A Salerno, a Casalbuono, in un laboratorio improvvisato, lavorava Giovanna. Non voleva studiare e aveva deciso di lavorare senza contratto in quel posto, per 1,5 euro all'ora.
E' morta, nel luglio 2006, in seguito ad una scintilla, un corto circuito, che ha fatto bruciare le imbottiture dei materassi che cuciva e da cui è uscito un gas, simile allo Zyklon B che i nazisti usavano per uccidere gli ebrei.
E' morta assieme all'amica perchè ai primi segnali di incendio, anzichè scappare, ha cercato dell'acqua per spegnere il fuoco.
Il responsabile del laboratorio è libero, oggi, in attesa del processo di appello.

Anche alla Thyssen Krupp, la squadra che lavorava per la produzione dei nastri di acciaio, è morta perchè dopo il primo principio di incendio, non è scappata. Anzi, han cercato di spegnere le fiamme con degli estintori vuoti.
Poi, dal cielo, da un tubo sono uscite delle gocce d'olio. E si è scatenato l'inferno.
Sono morti in sette: Antonio Schiavone, Angelo Laurino, Roberto Scola, Rocco Marzo, Antonio Santino, Rosario Rodinò, Giuseppe Demasi.

Una morte assurda, come assurda deve essere sembrata l'atto di citazione per danni che Claudio ha ricevuto da parte della Umbria Olii, dopo l'incidente in cui hanno perso la vita (esplosi per aria, letteralmente) 4 colleghi.
30 milioni di euro di danni, chiesti dal signor Del Papa, alle famiglie degli operai morti.
Assurdo. Come assurdo è morire per lavoro, in una nazione che all'articolo 1 della costituzione recita "l'Italia è una repubblica fondata sul lavoro".

Assurdo perchè se ci fosse stato l'impianto antiincendio nello stabilimento di Torino, in viale Margherita, le vite dei 7 operai potevano forse essere salvate. Ma lo stabilimento era in dismissione e l'azienda non ha voluto spendere i soldi per la sicurezza.
C'è un processo in corso: per la strage della Thyssen (contro l'amministratore Harald Espenhahn e altri manager) e anche per l'incidente alla Umbria Olii.
Vedremo cosa dirà la giustizia e la magistratura, nel frattempo non possiamo che condividere le parole del collega Barbetta "non si può uscire di casa, andare a lavorare e non tornare più".

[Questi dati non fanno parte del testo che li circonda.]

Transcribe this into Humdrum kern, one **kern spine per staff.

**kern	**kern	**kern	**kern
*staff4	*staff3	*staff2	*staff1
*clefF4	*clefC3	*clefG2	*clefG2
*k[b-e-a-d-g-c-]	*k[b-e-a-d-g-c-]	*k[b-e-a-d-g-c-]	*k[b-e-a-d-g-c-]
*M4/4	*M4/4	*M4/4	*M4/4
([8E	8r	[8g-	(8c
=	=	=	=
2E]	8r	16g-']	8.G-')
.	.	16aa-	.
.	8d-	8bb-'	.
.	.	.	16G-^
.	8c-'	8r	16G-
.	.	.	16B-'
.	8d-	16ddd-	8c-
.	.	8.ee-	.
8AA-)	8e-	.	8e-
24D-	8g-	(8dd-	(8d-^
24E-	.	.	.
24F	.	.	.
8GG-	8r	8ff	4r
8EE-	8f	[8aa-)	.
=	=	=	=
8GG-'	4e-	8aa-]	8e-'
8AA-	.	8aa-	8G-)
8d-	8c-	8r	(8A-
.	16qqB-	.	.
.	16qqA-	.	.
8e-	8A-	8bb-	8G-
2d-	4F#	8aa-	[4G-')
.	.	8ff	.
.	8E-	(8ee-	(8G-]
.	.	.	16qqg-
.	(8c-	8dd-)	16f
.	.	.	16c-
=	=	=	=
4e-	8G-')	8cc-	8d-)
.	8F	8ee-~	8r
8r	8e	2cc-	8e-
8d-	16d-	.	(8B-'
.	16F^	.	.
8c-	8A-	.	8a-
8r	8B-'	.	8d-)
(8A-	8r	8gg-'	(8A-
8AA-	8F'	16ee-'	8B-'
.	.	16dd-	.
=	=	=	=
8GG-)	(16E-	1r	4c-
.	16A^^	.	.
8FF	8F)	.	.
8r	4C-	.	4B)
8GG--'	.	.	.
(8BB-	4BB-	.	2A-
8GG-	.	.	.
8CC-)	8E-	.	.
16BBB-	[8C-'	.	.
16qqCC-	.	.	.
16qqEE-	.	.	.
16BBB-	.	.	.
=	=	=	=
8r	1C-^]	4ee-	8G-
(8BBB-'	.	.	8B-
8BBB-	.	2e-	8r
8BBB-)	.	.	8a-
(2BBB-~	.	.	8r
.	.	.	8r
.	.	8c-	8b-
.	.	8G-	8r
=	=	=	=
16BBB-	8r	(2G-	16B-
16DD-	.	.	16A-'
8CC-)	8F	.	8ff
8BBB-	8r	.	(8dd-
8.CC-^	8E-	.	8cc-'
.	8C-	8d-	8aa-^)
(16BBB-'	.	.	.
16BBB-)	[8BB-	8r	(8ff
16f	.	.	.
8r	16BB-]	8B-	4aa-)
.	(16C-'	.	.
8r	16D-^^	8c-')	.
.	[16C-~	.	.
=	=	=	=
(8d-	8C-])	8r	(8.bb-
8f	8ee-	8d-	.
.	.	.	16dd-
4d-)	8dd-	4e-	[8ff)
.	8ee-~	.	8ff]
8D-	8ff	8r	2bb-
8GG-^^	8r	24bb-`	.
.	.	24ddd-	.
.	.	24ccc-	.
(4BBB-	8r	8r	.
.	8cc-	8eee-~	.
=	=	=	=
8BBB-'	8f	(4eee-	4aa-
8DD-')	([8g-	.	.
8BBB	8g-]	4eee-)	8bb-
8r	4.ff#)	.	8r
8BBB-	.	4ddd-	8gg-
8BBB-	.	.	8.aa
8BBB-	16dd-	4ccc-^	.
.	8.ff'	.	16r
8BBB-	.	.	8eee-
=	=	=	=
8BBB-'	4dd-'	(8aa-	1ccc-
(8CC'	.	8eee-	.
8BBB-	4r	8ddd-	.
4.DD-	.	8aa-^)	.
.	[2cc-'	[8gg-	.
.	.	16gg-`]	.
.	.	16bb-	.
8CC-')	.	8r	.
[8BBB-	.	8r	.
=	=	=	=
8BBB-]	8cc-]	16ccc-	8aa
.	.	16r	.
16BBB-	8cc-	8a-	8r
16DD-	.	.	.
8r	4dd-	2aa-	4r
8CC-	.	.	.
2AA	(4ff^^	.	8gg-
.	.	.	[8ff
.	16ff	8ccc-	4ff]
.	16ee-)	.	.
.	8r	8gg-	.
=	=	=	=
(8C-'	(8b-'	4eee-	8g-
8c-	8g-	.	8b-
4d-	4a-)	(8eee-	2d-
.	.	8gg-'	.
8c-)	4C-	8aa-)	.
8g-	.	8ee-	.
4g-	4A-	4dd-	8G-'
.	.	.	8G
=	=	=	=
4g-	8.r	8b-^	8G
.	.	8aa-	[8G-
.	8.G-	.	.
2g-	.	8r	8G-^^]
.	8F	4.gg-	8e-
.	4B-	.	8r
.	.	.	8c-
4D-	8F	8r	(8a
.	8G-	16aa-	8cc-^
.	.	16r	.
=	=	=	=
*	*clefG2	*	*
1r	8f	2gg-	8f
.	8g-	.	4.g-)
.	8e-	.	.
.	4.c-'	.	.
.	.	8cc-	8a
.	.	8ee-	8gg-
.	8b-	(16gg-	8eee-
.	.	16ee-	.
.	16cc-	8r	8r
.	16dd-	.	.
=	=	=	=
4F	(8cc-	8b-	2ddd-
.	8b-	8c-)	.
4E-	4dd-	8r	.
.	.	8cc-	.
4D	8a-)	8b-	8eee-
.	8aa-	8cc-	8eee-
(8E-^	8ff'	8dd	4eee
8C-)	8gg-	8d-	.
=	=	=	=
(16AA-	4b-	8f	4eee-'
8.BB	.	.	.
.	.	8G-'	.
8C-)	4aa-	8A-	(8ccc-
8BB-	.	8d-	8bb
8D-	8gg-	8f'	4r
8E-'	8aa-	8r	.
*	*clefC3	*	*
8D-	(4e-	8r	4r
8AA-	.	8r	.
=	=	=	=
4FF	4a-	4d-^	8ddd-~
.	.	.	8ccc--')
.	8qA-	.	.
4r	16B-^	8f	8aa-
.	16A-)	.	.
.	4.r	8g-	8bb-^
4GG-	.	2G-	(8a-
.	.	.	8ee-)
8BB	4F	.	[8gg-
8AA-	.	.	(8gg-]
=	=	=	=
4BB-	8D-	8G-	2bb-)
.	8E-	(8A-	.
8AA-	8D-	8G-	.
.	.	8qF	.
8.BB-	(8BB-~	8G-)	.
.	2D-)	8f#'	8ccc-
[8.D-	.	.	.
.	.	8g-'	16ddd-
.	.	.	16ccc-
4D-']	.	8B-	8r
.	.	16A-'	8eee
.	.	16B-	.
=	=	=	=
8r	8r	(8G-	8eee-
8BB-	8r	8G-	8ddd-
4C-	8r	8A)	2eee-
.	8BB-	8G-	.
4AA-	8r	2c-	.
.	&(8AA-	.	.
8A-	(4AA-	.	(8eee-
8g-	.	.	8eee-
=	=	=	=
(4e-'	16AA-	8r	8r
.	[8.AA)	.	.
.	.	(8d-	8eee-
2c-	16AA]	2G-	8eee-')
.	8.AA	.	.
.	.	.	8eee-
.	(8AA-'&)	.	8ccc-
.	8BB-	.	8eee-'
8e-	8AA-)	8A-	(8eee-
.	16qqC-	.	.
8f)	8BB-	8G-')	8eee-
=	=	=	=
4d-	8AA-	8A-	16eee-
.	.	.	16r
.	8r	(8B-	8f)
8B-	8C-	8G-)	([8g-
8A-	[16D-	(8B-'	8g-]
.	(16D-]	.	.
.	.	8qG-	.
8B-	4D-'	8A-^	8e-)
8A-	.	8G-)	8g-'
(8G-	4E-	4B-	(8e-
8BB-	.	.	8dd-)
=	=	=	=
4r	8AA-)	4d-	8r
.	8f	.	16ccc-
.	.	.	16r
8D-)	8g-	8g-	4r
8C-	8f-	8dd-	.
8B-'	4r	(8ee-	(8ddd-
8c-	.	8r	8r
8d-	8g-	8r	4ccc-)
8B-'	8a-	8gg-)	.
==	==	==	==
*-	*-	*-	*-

Cosa è diventato il lavoro oggi: solo un mezzo per fare soldi, al minor costo possibile e più in fretta possibile?
Questa è una incultura delle imprese che favorisce le morti sul lavoro.
Specie se a morire sono le persone indifese: come gli immigrati, i clandestini.
Lavoratori che si fanno male il primo giorno di lavoro, perchè è lì che i responsabili sono costretti ad assicurarli.

Costretti a subire minacce, come nella storia di Ion Cazacu: bruciato perchè aveva alzato la voce, per chiedere un suo diritto al padrone.
Come Jerry Masslo, morto a Villa Literno nel 1989: anche lui si era rifiutato di cedere di fronte ai suoi diritti.